- 読解本文
────────

上記第1樹脂層の薄膜の厚さおよび上記第1樹脂層の厚膜の厚さは、エッチング条件に応じて適宜設定される。
【0109】
上記第1樹脂層の材料としては、ナノインプリントリソグラフィで用いられる硬化性樹脂であれば特に限定されないが、例えば、熱硬化性樹脂および光硬化性樹脂が挙げられる。中でも光硬化性樹脂が好ましく、特に紫外線硬化性樹脂が好ましい。
【0110】
(3)第1エッチング工程
上記第1エッチング工程においては、上記第1樹脂層が形成された上記テンプレート形成用部材に対してエッチングを行うことにより、少なくとも上記マーク用パターンの凹部の底面および上記転写パターン領域に上記高コントラスト膜を残して、上記高コントラスト膜の他の部分を除去する。
【0111】
上記第1エッチング工程は、特に限定されないが、通常は、
図7(c)および
図8(a)に示されるように、上記マーク用パターンの凹部の底面に設けられた上記高コントラスト膜上に形成した上記第1樹脂層の薄膜の上記光透過性基材側、ならびに上記転写パターンの凹部の底面および凸部の上面に設けられた上記高コントラスト膜上に形成した上記第1樹脂層の厚膜の上記光透過性基材側を残し、上記第1樹脂層の他の部分を除去する第1樹脂層除去工程と、残存する上記第1樹脂層をマスクに用いたエッチングにより、上記マーク用パターンの凹部の底面ならびに上記転写パターンの凹部の底面および凸部の上面に設けられた上記高コントラスト膜を残して、上記高コントラスト膜の他の部分を除去する高コントラスト膜除去工程と、を含む。

────────

- データ抜粋

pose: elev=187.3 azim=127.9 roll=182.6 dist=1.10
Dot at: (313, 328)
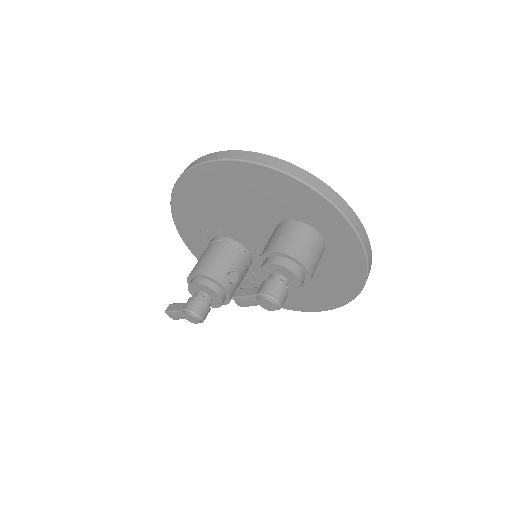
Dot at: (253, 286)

────────

- 課題と演習
A. 次の(i)〜(iii)の記述が読解本文の内容と合致するかどうかを「はい」か「いいえ」で答えなさい。あわせて、判断の決め手となる本文の語句を一字一句そのまま引用しなさい。
(i) 第1樹脂層の材料としては、光硬化性樹脂が好ましい。
(ii) 第1樹脂層の材料は、熱硬化性樹脂に限られる。
(iii) 第1エッチング工程では、高コントラスト膜をすべて除去する。
B. 読解本文の最後の文に続けて、同じ文体で本文を書き継ぎなさい。

- 課題の解答
A.
(i) はい。「中でも光硬化性樹脂が好ましく、特に紫外線硬化性樹脂が好ましい。」
(ii) いいえ。「ナノインプリントリソグラフィで用いられる硬化性樹脂であれば特に限定されない」
(iii) いいえ。「少なくとも上記マーク用パターンの凹部の底面および上記転写パターン領域に上記高コントラスト膜を残して、上記高コントラスト膜の他の部分を除去する。」

B.
【0112】
上記第1樹脂層を除去する方法としては、上記第1樹脂層の上記光透過性基材側を残し、上記第1樹脂層の他の部分を除去することができれば特に限定されないが、エッチバック法を用いたドライエッチング等が挙げられる。上記ドライエッチングに使用されるガスとしては、例えば、酸素系ガス等が挙げられる。
【0113】
上記高コントラスト膜のエッチングの方法としては、ドライエッチングでもよいし、ウェットエッチングでもよいが、ドライエッチングが好ましい。上記ドライエッチングに使用されるガスとしては、例えば、塩素系ガス等が挙げられる。
【0114】
(4)酸化タンタル膜形成工程
上記酸化タンタル膜形成工程においては、上記第1エッチング工程が行われた上記テンプレート形成用部材の主面側全面に酸化タンタル膜を形成する。
上記酸化タンタル膜については、上記「A.ナノインプリント用テンプレート 1.酸化タンタル膜」の項目に記載された酸化タンタル膜と同様であるため、ここでの説明を省略する。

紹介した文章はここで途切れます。